CON: Not Sure if Callback or Rip-Off
I touched on this a little earlier, but 12’s skewering of the villain was almost too similar to 10’s showdown with the Sycorax at the end of his first episode. Battling high above London in a space ship? Tossing the foe overboard? Declaring that this is the moment that makes him different from his predecessor?
Then there was also the “should we get coffee or chips” moment at the very end, which I want to say was a callback to the end of The End of the World, the 9th Doctor’s second episode. It could’ve been.
Both of these scenes could’ve been references to the way that the 9th and 10th Doctors were introduced and established. But it seems like Moffat has spent so long trying to distance himself from the Davies years that they would be odd things to just throw out.
The first is very likely an accidental coincidence. The second sort of has to be a wink. Right?
CON: The Final Phone Call
I really tried to think of another pro, but let’s just wrap things up on the most disappointing part of this episode.
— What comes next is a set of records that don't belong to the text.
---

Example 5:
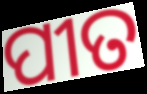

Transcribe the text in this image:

ପୀତ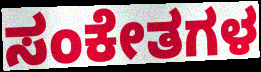
ಸಂಕೇತಗಳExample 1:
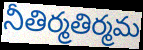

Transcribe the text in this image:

నీతిర్మతిర్మమ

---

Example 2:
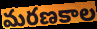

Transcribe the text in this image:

మరణకాల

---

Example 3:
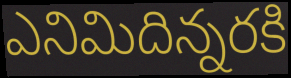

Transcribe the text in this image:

ఎనిమిదిన్నరకి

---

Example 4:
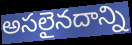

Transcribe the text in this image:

అసలైనదాన్ని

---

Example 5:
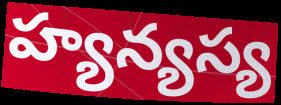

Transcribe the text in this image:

హ్యన్యస్యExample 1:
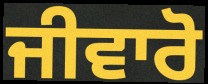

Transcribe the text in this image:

The final phone call was cheap.
Part of the hard part with a regeneration is that you don’t get to see your old Doctor again (until a special, of course). Instead, you kind of have to get on with just accepting the new person and learning to like them. But here we get a scene where 11 bizarrely wingmans 12 from beyond the grave. Does that show a lack of faith in Capaldi, or does it just reveal that Moffat wasn’t himself ready to say goodbye to Smith?
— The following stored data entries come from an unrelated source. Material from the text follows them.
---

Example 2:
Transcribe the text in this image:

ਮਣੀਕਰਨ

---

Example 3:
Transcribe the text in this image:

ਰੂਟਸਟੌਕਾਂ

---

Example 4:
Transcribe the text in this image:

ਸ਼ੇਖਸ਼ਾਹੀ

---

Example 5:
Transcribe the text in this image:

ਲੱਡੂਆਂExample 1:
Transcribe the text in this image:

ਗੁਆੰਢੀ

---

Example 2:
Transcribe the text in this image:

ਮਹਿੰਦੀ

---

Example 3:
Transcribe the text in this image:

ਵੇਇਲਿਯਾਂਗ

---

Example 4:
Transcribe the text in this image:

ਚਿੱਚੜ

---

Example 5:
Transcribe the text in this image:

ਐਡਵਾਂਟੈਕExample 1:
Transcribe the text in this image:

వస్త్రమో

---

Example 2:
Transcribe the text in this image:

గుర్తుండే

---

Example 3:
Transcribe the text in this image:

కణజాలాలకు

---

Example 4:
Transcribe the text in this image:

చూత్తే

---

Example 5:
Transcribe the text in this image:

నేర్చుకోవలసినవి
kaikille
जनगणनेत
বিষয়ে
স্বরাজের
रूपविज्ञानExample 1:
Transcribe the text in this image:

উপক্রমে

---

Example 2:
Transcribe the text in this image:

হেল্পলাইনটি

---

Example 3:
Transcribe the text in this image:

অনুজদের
Either way, the idea that Clara needed one last goodbye (after already getting that last goodbye in the finale — although I guess he saved the good stuff for Ghost Amy) was odd. And in terms of what effect the call had for the audience, Capaldi’s speech to her after the call was much more convincing than, “Come on, Clara, he really needs you.”
PRO: I’m Still Optimistic
Not so much a pro for the episode, which I can now just come out and say was God-awful, boring, stilted, uncomfortable and poorly-written, but I still hold out hope for the show as a whole. I think Capaldi has the ability to inspire better writing and elevate what he’s given, and while I hate how they went about it, I am glad that they won’t persist with a romantic relationship between the two leads.
Will this actually lead to Clara being taken seriously as a character? Probably not, but again — we’re still in the early days of optimism and hope.
What did you think of Capaldi’s first outing? Are you feeling more generous than me, or less?